The entire listing below is to be written out exactly, minus the pictures.

Listed records Start Marker

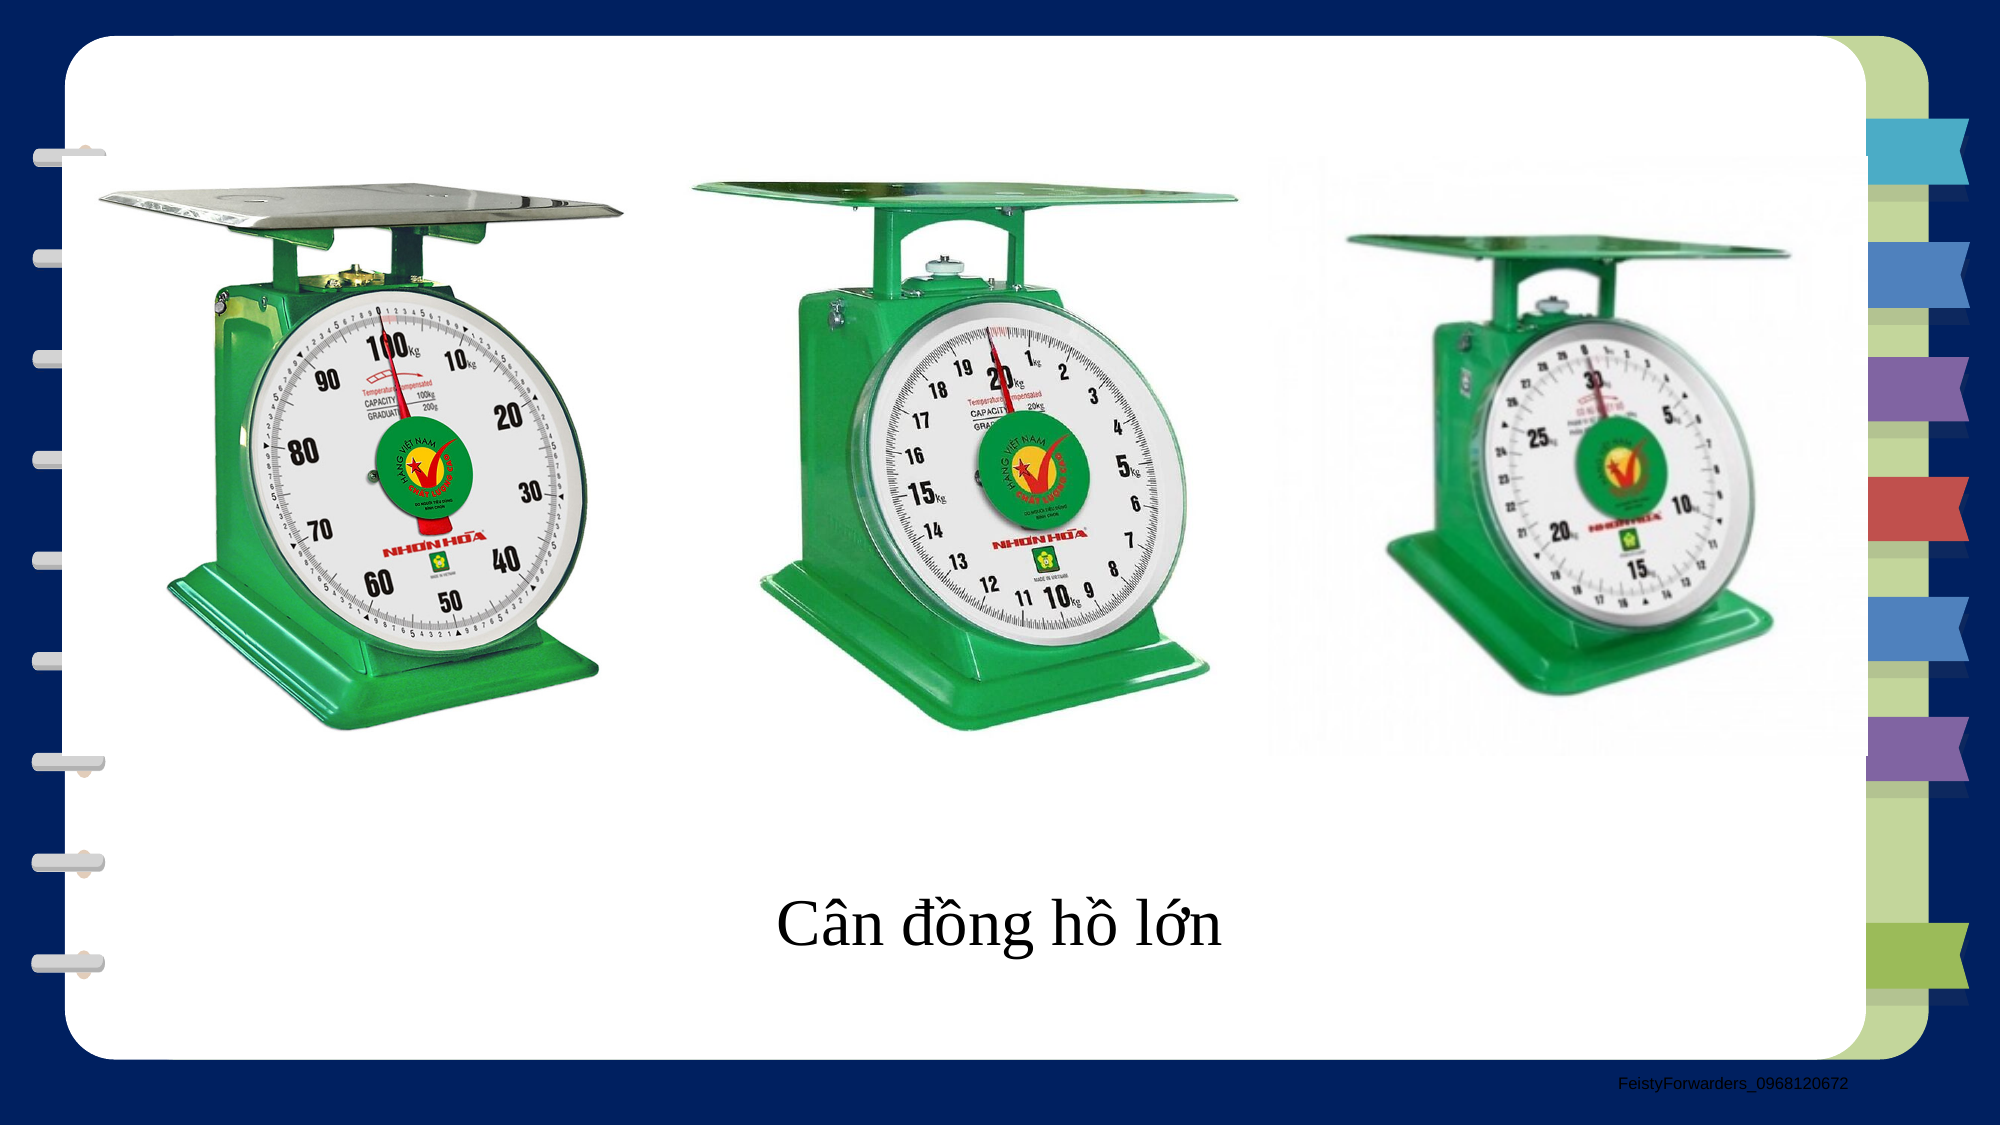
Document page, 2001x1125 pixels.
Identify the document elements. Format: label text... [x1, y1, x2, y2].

picture [62, 156, 662, 756]
text_box Cân đồng hồ lớn [762, 871, 1239, 966]
picture [1268, 156, 1868, 756]
picture [665, 156, 1265, 756]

Listed records End Marker

### Result of the exercise:
Document page, 2001x1125 pixels.
Identify the document elements. Format: label text... [x1, y1, x2, y2].

picture [62, 156, 662, 756]
text_box Cân đồng hồ lớn [762, 871, 1239, 966]
picture [1268, 156, 1868, 756]
picture [665, 156, 1265, 756]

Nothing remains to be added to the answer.